**Chart comprehension data**:
·····
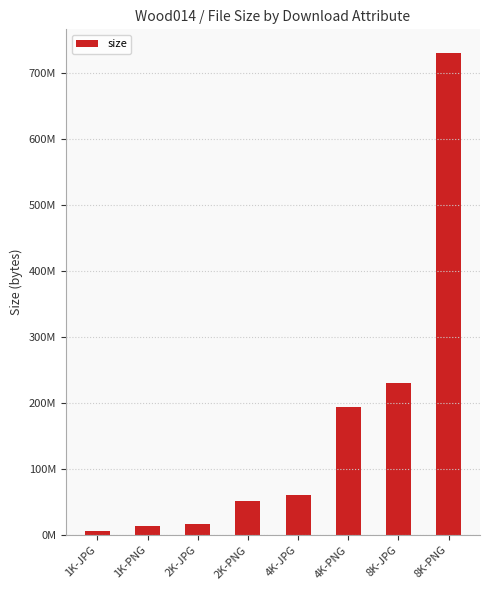

What is the difference between the maximum and minimum values?

724320135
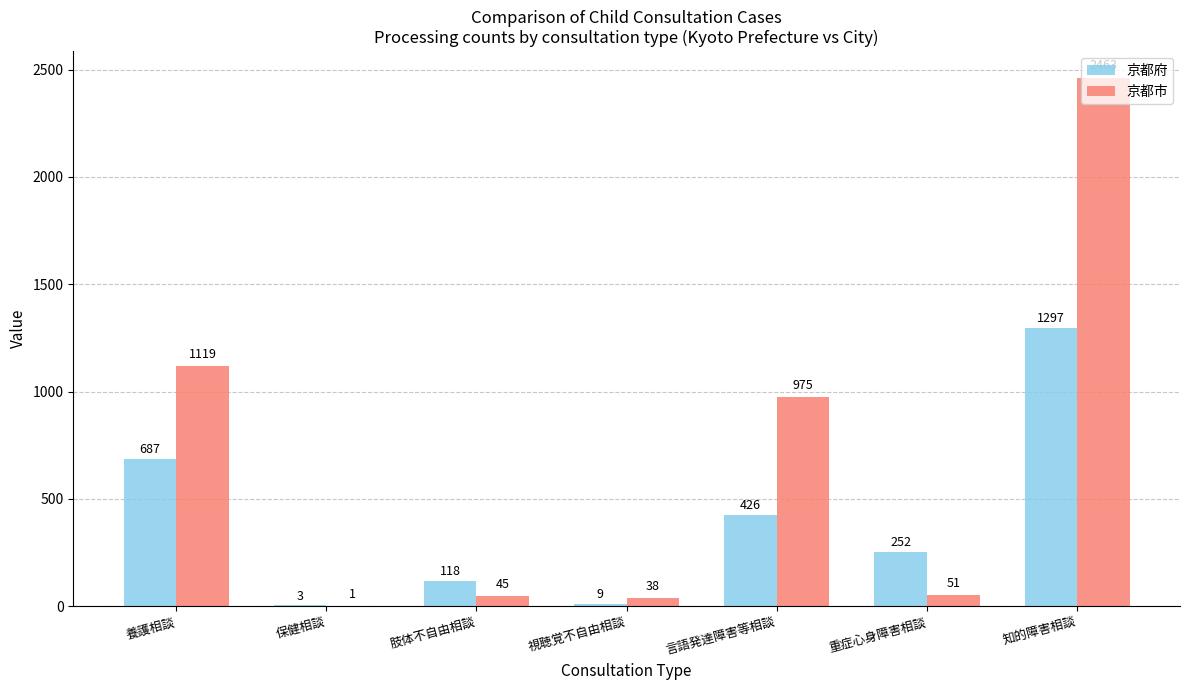

Which category has the highest value in the 京都府 series?

知的障害相談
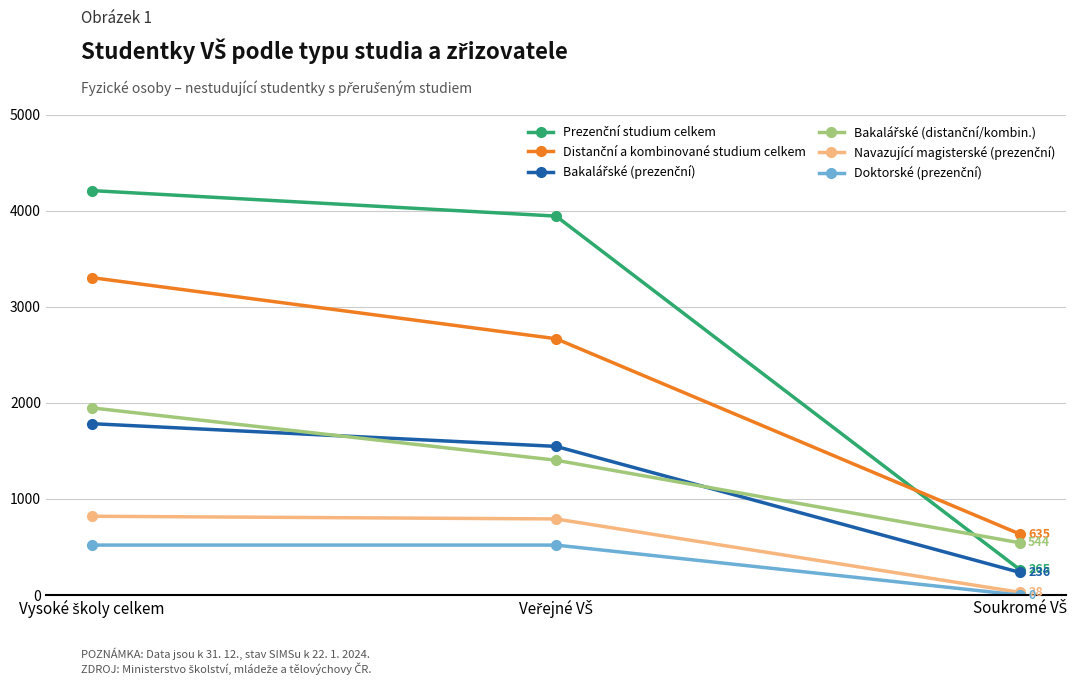

What is the maximum value shown in the chart?

4208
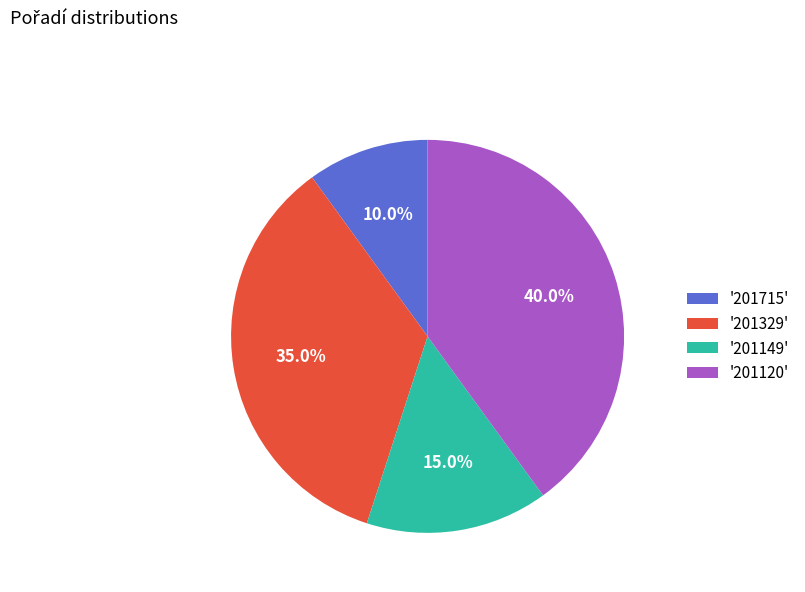

To the nearest percent, what is the average slice percentage?

25%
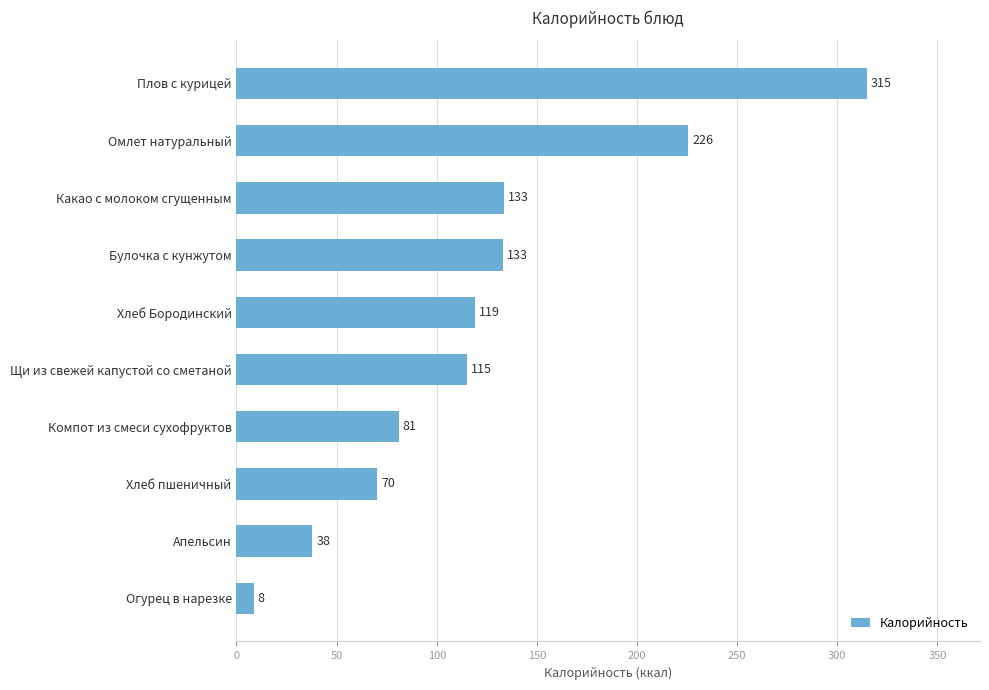

What is the ratio of the value at Компот из смеси сухофруктов to the value at Плов с курицей?

0.3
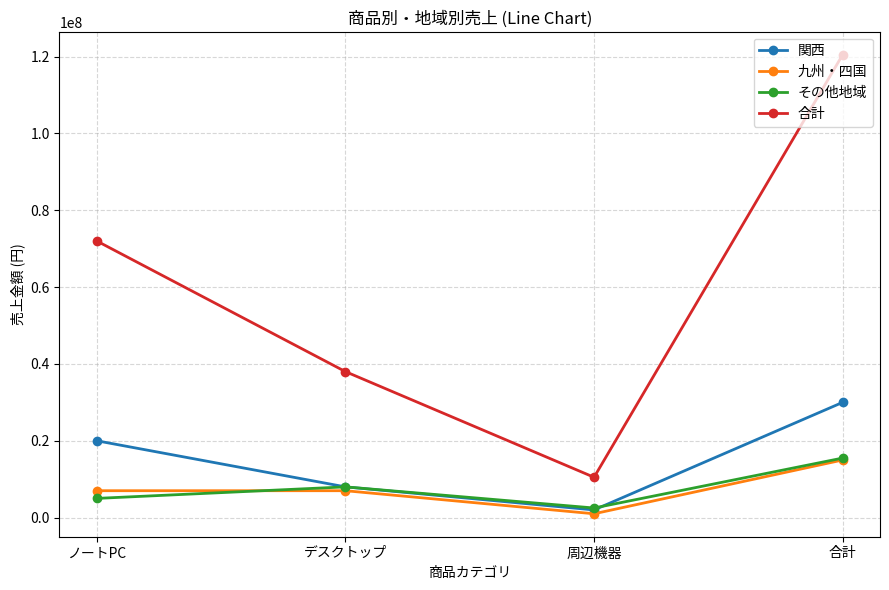

True or false: 合計 and その他地域 cross at least once.

False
·····
**Exercise prompt**: Rewrite all the records above with every "maximum" changed to "largest" and nothing else altered. Leave out the pictures.

**Answer box**:
What is the difference between the largest and minimum values?

724320135

Which category has the highest value in the 京都府 series?

知的障害相談

What is the largest value shown in the chart?

4208

To the nearest percent, what is the average slice percentage?

25%

What is the ratio of the value at Компот из смеси сухофруктов to the value at Плов с курицей?

0.3

True or false: 合計 and その他地域 cross at least once.

False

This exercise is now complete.